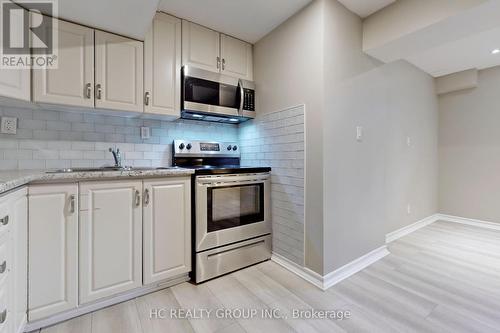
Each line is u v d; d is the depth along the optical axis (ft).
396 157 9.46
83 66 5.32
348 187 6.45
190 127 8.05
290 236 6.76
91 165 6.33
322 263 5.82
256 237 7.09
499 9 4.76
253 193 7.07
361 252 6.86
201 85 6.89
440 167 12.31
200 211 6.01
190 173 5.90
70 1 4.53
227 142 8.73
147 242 5.35
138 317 4.69
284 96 6.91
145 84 6.10
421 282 6.02
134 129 6.98
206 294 5.51
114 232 4.94
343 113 6.28
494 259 7.39
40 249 4.21
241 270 6.72
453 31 5.65
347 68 6.37
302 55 6.31
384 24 6.26
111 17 5.08
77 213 4.55
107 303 5.00
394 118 9.28
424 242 8.94
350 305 5.08
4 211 3.33
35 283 4.17
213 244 6.23
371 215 7.23
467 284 5.91
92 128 6.36
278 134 7.14
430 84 11.62
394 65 9.09
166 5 6.11
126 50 5.84
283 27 6.91
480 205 11.10
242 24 7.01
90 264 4.70
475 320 4.59
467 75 10.89
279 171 7.13
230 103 7.49
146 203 5.31
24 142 5.55
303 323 4.53
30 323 4.20
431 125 11.75
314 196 6.04
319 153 5.90
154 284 5.59
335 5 6.06
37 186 4.18
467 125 11.44
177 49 6.60
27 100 4.76
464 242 8.94
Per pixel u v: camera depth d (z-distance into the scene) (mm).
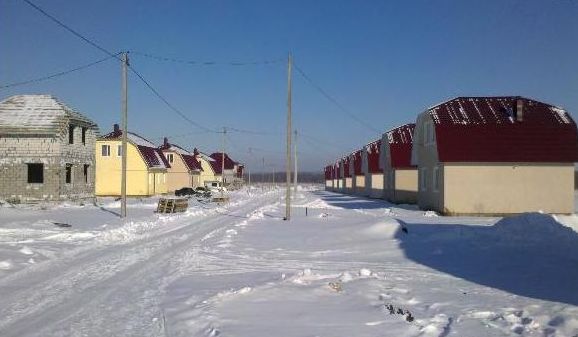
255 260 14266
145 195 53250
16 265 12766
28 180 36156
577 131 30453
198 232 21406
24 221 24656
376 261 14094
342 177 81500
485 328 7355
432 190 32625
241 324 7676
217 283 10945
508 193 29906
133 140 54781
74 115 37812
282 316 8117
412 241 17266
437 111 31922
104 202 42531
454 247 15984
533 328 7277
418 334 7152
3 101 37656
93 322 8008
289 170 27031
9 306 8906
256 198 57156
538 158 29750
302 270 12453
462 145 30000
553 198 29875
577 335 6855
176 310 8672
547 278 11164
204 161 87625
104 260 13883
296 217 28422
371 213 31453
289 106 27359
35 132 35500
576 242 15617
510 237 16938
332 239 18609
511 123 30766
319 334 7156
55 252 15016
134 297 9648
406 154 44062
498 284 10695
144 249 16125
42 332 7477
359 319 7914
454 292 9938
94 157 40844
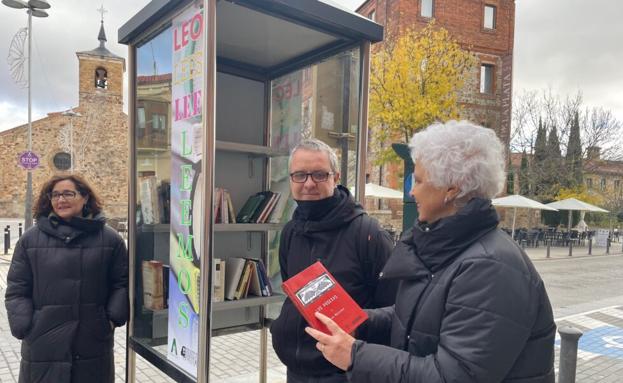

____________

● **The task**: Everything from the line with "418 334 7152" through the last line of the listing should be retyped exactly, with both end lines kept and the pictures left out.

● **Task output**:
418 334 7152
3 101 37656
93 322 8008
289 170 27031
9 306 8906
256 198 57156
538 158 29750
302 270 12453
462 145 30000
553 198 29875
577 335 6855
176 310 8672
547 278 11164
204 161 87625
104 260 13883
296 217 28422
371 213 31453
289 106 27359
35 132 35500
576 242 15617
510 237 16938
332 239 18609
511 123 30766
319 334 7156
55 252 15016
134 297 9648
406 154 44062
498 284 10695
144 249 16125
42 332 7477
359 319 7914
454 292 9938
94 157 40844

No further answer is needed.